The score matching loss is adopted: \(\mathcal{L}(\theta) = \mathbb{E}_{t, \mathbf{x}_0}[\|s_\theta(\mathbf{x}_t, t) - \nabla_{\mathbf{x}_t} \log p_t(\mathbf{x}_t|\mathbf{x}_0)\|_2^2]\). The forward diffusion process utilizes a modified variance-preserving SDE, where the drift term \(-\frac{1}{2}\beta(t)(\mathbf{x} - \mathbf{Dx})\) models the high-frequency degradation caused by downsampling. The noise schedule grows linearly with \(\beta_{min}=0.1\) and \(\beta_{max}=20\).

Key Experimental Results

Main Results

Method 4x SR PSNR Inference Time Arbitrary Scale
SRNO Baseline Slower Supported
HiNOTE Medium Slower Supported
DiffFNO +2-4 dB Faster Supported
EDSR Lower Fast Fixed Scale

Ablation Study

Configuration Key Metrics Description
FNO (Standard Truncation) Lower PSNR Loss of high frequencies
WFNO (Mode Rebalancing) Significant Improvement High-frequency preservation is critical
Without AttnNO PSNR Decreases Loss of local details
Naive Concat instead of GFM PSNR Decreases Adaptive fusion outperforms simple concatenation
Fixed-step ODE Slower Inference ATS is more efficient under equal quality

Key Findings

  • Mode rebalancing is central to performance gains—a simple frequency-dependent weight function substantially improves high-frequency reconstruction.
  • The spatially adaptive gating of GFM is more effective than naive concatenation, as different spatial locations have varying demands for global and local features.
  • DiffFNO excels not only at scale factors within the training distribution but also remains robust on unseen scale factors.
  • The ATS ODE solver significantly reduces inference time while keeping output quality intact.

Highlights & Insights

  • Parsimonious Form of Frequency Rebalancing: Working as a weight function, \(1 + \gamma \cdot \|\xi\|^\alpha\) is extremely simple with only one additional scalar parameter, yet successfully tackles FNO's high-frequency loss issue.
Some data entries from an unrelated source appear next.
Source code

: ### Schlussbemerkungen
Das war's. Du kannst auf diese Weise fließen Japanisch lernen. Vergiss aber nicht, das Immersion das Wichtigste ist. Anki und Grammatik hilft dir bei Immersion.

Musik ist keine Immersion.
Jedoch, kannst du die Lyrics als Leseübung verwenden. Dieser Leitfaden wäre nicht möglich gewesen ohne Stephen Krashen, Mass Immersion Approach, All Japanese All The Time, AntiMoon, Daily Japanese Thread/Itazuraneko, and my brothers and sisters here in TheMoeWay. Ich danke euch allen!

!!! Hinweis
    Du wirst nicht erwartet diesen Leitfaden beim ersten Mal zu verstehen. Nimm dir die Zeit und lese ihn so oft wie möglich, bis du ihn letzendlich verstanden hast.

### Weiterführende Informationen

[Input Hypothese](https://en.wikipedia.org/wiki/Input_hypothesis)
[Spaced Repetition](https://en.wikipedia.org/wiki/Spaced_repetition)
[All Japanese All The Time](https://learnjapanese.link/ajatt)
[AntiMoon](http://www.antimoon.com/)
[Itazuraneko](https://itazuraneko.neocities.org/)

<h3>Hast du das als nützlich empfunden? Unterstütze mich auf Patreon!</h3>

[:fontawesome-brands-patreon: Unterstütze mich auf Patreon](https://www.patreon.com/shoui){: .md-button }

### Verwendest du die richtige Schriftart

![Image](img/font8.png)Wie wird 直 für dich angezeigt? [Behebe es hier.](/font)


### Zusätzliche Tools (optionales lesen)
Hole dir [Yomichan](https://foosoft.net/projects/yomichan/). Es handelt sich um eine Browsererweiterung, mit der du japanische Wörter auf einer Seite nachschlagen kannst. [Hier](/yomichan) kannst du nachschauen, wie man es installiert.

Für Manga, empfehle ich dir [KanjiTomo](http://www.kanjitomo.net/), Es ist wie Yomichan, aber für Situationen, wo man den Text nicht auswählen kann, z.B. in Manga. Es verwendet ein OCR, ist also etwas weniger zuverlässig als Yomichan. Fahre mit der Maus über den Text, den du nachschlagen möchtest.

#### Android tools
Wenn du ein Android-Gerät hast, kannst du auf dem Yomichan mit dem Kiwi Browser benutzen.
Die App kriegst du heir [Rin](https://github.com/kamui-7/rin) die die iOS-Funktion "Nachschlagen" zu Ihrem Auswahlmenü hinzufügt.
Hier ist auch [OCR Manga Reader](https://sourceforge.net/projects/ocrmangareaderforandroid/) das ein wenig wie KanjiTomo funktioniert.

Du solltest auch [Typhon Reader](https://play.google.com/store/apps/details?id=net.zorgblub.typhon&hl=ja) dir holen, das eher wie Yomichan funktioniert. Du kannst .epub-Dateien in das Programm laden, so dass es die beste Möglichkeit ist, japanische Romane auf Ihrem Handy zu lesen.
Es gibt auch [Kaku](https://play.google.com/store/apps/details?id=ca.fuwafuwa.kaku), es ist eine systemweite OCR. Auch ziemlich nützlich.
This "minimum intervention, maximum yield" design is highly instructive.
  • Synergy of Diffusion Framework and Neural Operators: WFNO provides resolution-agnostic upsampling while the diffusion process delivers iterative refinement—the two are naturally complementary. The former ensures "correct structure" whereas the latter ensures "realistic details".
  • Dual-Pathway Design with Shared Encoder: WFNO and AttnNO share an encoder but run in parallel in different domains (frequency vs. spatial domain), utilizing computational resources in a highly efficient manner.

Limitations & Future Work

  • Even with ATS acceleration, the inference time of the diffusion process is still longer than single forward-pass methods (e.g., EDSR).
  • The hyperparameter \(\alpha\) in mode rebalancing may require tuning for different datasets or tasks.
  • Experiments are primarily validated on standard SR benchmarks; real-world degradation scenarios (blur + noise + compression) have not yet been explored.
  • Comparison with recent Transformer-based SR methods (e.g., SwinIR, HAT) is relatively incomplete.
  • vs SRNO: SRNO employs standard FNO + Galerkin attention but lacks frequency rebalancing and diffusion refinement. Based on this, DiffFNO introduces WFNO and a diffusion process, achieving a 2-4 dB PSNR improvement.
  • vs HiNOTE: HiNOTE possesses its own encoder, but its high-frequency reconstruction remains insufficient. DiffFNO directly enhances high frequencies from the frequency domain via mode rebalancing.
  • vs SRDiff/SR3: Pure diffusion SR methods suffer from extremely slow inference and may not support arbitrary scales. DiffFNO integrates the resolution-independence of operator learning with the high fidelity of diffusion.

Rating

  • Novelty: ⭐⭐⭐⭐ The mode rebalancing of WFNO and its integration with the diffusion framework are novel.
  • Experimental Thoroughness: ⭐⭐⭐⭐ Multi-scale evaluation, comprehensive ablation, and comparison with various baselines.
  • Writing Quality: ⭐⭐⭐⭐ Clear mathematical derivations, intuitive architecture diagrams, and detailed method descriptions.
  • Value: ⭐⭐⭐⭐ Introducing Fourier mode rebalancing to diffusion SR for the first time, establishing a new standard for arbitrary-scale SR.